Sie stiegen in das Erdgeschoß hinab, begaben sich in den Abstellraum, schoben eine Kiste beiseite, nahmen zwei Reihen Fliesen des Marmorbodens heraus und begannen dann ganz langsam zu graben. Zuerst den Mörtel, dann die Schotterfüllung der Beschüttung, dann die Erde. Hier begannen sie mit den Nägeln weiterzugraben; sie fanden den linken Arm der Frau Mimi, spreizten die Finger auseinander und zogen den Ring ab. Dann schütteten sie wieder alles zu und brachten die Fliesen in Ordnung.

Gisa fühlte sich mit dem Ring am Finger endlich als Herrin. Sie verlor aber die Selbstbeherrschung, und zwei Tage später sahen sie die Dienstleute mit dem Ring der Frau Mimi am Finger. Es war ein Ring, den das ganze Dorf kannte, und so verbreitete sich die Kunde schnell und weit.

An einem Nachmittag erschienen auf dem Karrenweg die Carabinieri, der Pächter und seine Frau sahen sie kommen, liefen in den Oberstock hinauf und begannen mit den Gewehren zu schießen. Beide, Biolchi und Gisa.
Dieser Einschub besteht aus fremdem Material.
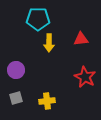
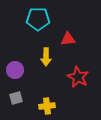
red triangle: moved 13 px left
yellow arrow: moved 3 px left, 14 px down
purple circle: moved 1 px left
red star: moved 7 px left
yellow cross: moved 5 px down
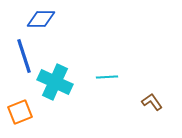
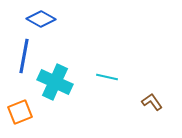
blue diamond: rotated 28 degrees clockwise
blue line: rotated 28 degrees clockwise
cyan line: rotated 15 degrees clockwise
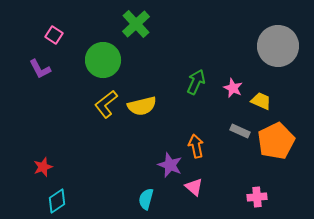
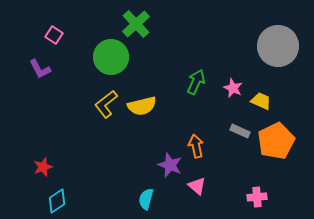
green circle: moved 8 px right, 3 px up
pink triangle: moved 3 px right, 1 px up
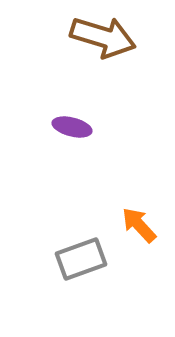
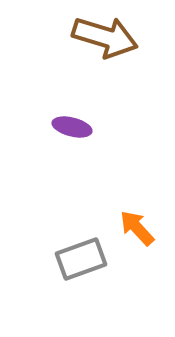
brown arrow: moved 2 px right
orange arrow: moved 2 px left, 3 px down
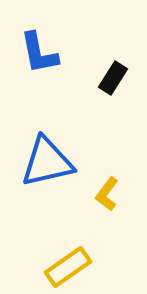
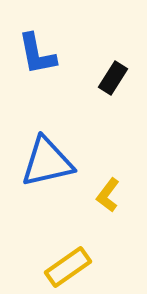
blue L-shape: moved 2 px left, 1 px down
yellow L-shape: moved 1 px right, 1 px down
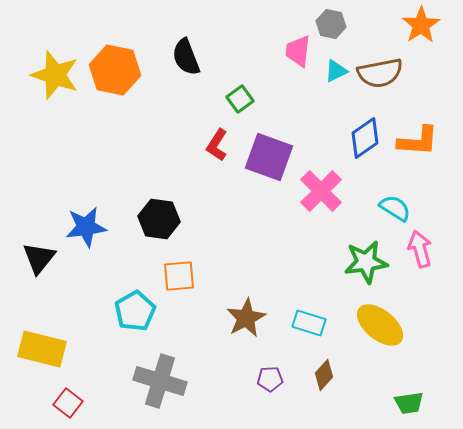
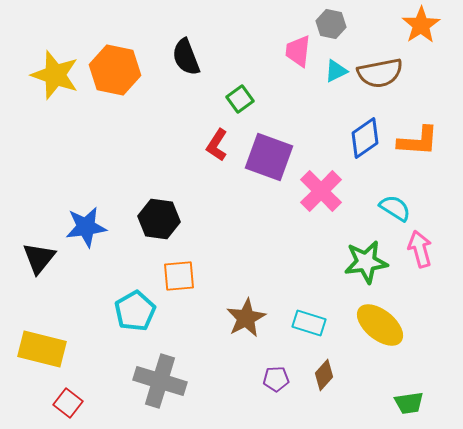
purple pentagon: moved 6 px right
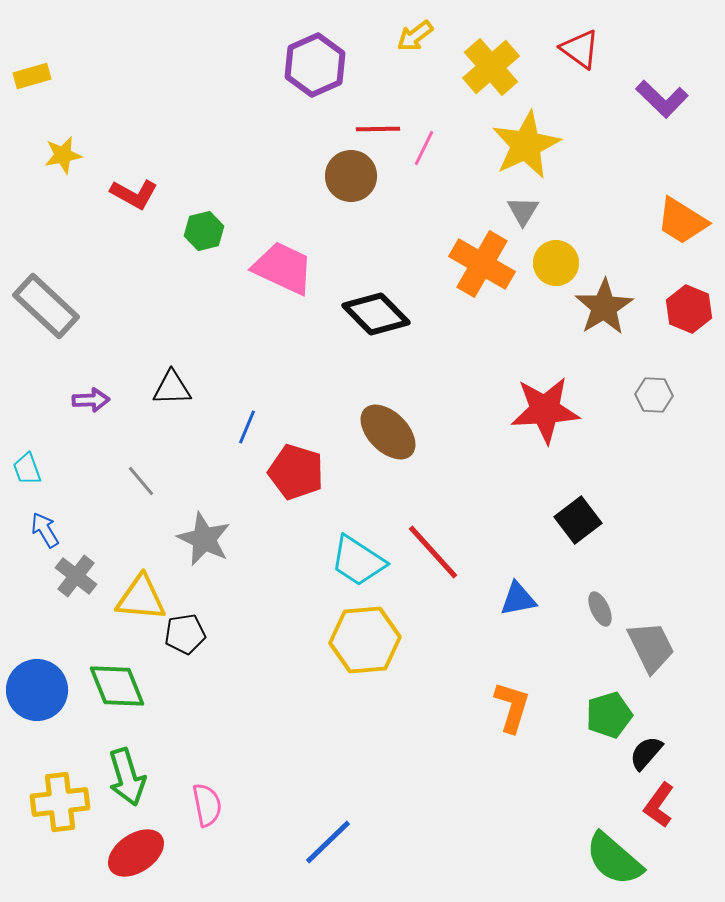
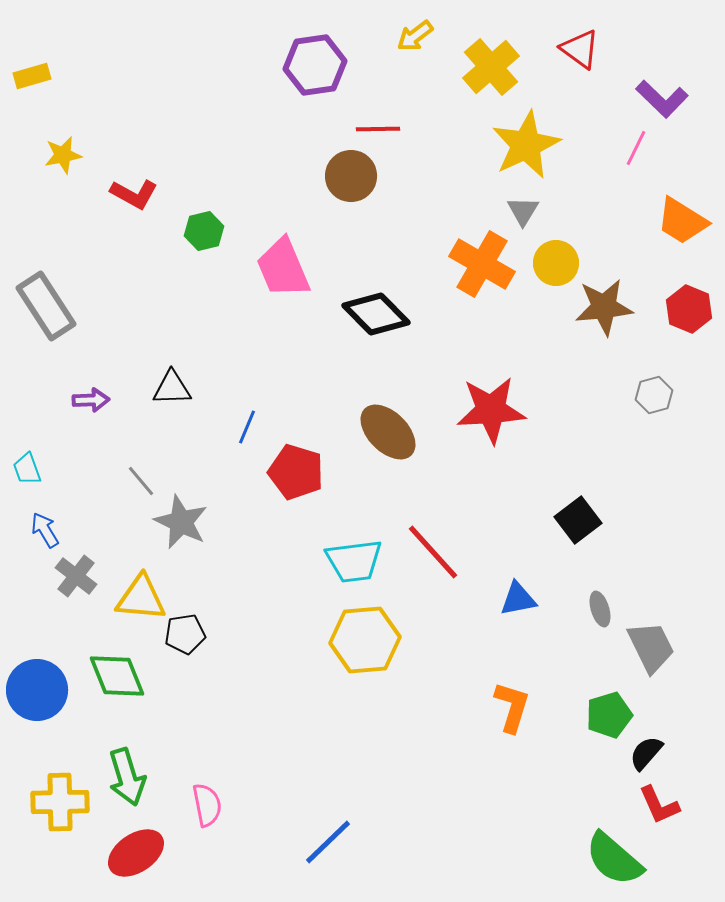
purple hexagon at (315, 65): rotated 16 degrees clockwise
pink line at (424, 148): moved 212 px right
pink trapezoid at (283, 268): rotated 138 degrees counterclockwise
gray rectangle at (46, 306): rotated 14 degrees clockwise
brown star at (604, 307): rotated 26 degrees clockwise
gray hexagon at (654, 395): rotated 18 degrees counterclockwise
red star at (545, 410): moved 54 px left
gray star at (204, 539): moved 23 px left, 17 px up
cyan trapezoid at (358, 561): moved 4 px left; rotated 40 degrees counterclockwise
gray ellipse at (600, 609): rotated 8 degrees clockwise
green diamond at (117, 686): moved 10 px up
yellow cross at (60, 802): rotated 6 degrees clockwise
red L-shape at (659, 805): rotated 60 degrees counterclockwise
Auch die Carabinieri schossen, und so ging es weiter, bis eine Salve die beiden Unglückseligen niederstreckte.

Man fand Gisa tot am Boden, mit dem Gewehr in der Hand, neben der Leiche ihres Mannes. Sie war in großer Aufmachung und trug am Finger den Ring der Frau Mimi.

Man fand Frau Mimi zusammen mit dem Gatten im Abstellraum begraben; die beiden Biolchi hatten die beiden mit Axthieben auf den Kopf in jener Nacht erledigt, in der sie flüchten wollten.

Don Camillo steckte Frau Mimi den Ring wieder an den Finger, und Frau Mimi kam mit ihrem Ring am Finger in geweihter Erde zur Ruhe und wurde so wieder die Herrin.